[Data items]

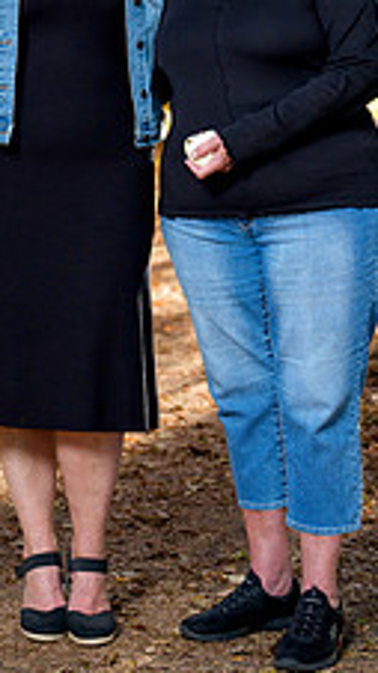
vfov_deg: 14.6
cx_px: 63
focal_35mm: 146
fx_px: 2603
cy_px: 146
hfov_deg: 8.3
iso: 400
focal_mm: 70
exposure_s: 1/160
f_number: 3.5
--
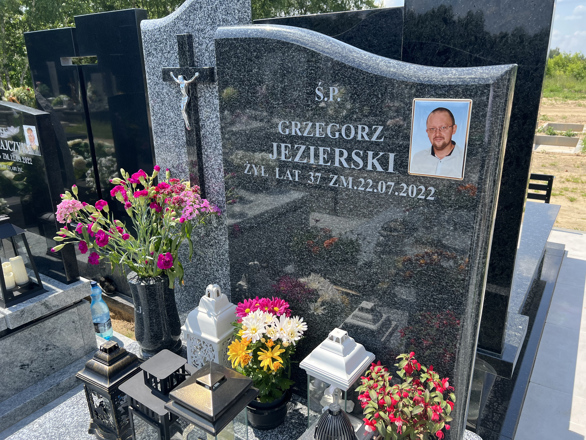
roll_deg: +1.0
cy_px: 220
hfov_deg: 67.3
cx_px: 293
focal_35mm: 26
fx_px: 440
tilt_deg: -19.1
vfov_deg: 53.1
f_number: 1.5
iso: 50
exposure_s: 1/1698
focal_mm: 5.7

AIM OF THE TASK - Please give back, exactly as it stands above, the stretch from the line with "vfov_deg: 14.6" through the line with "f_number: 3.5", and no line outside it.

TASK SOLUTION -
vfov_deg: 14.6
cx_px: 63
focal_35mm: 146
fx_px: 2603
cy_px: 146
hfov_deg: 8.3
iso: 400
focal_mm: 70
exposure_s: 1/160
f_number: 3.5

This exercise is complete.